(DATA SUPPLIED):
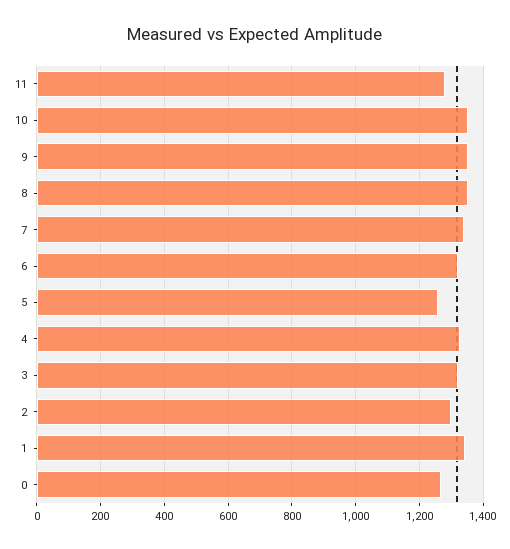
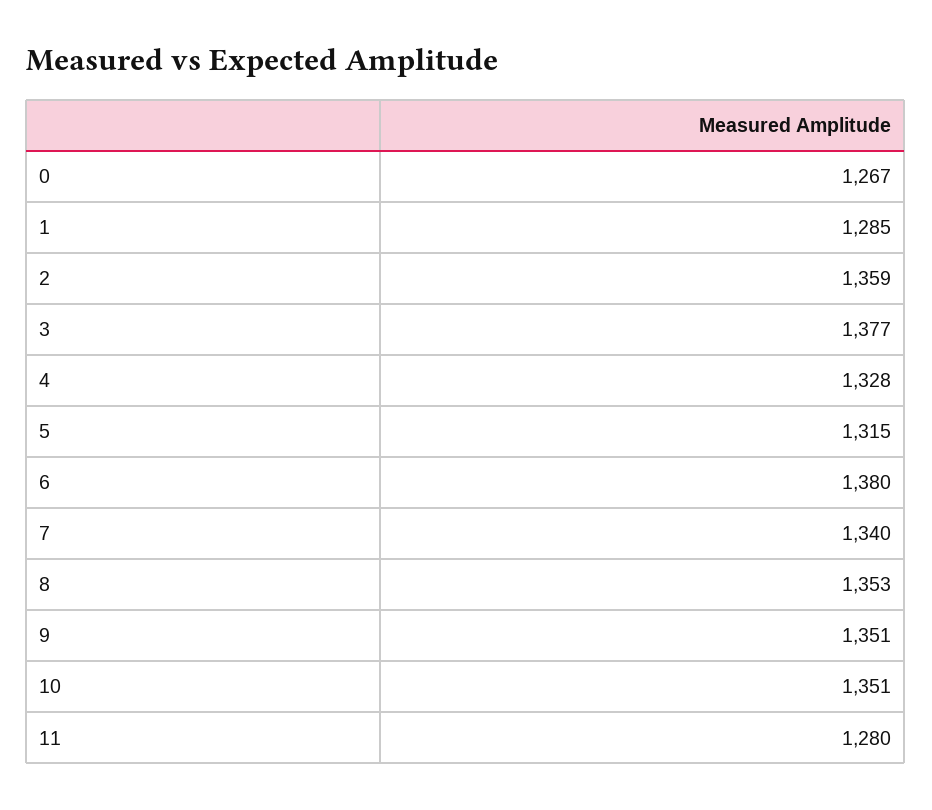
6: 1320 -> 1380
5: 1260 -> 1315
3: 1320 -> 1377
2: 1300 -> 1359
1: 1340 -> 1285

(EXERCISE):
Reproduce all of the records above exactly, but exclude the pictures.

(OUTPUT BELOW):
6: 1320 -> 1380
5: 1260 -> 1315
3: 1320 -> 1377
2: 1300 -> 1359
1: 1340 -> 1285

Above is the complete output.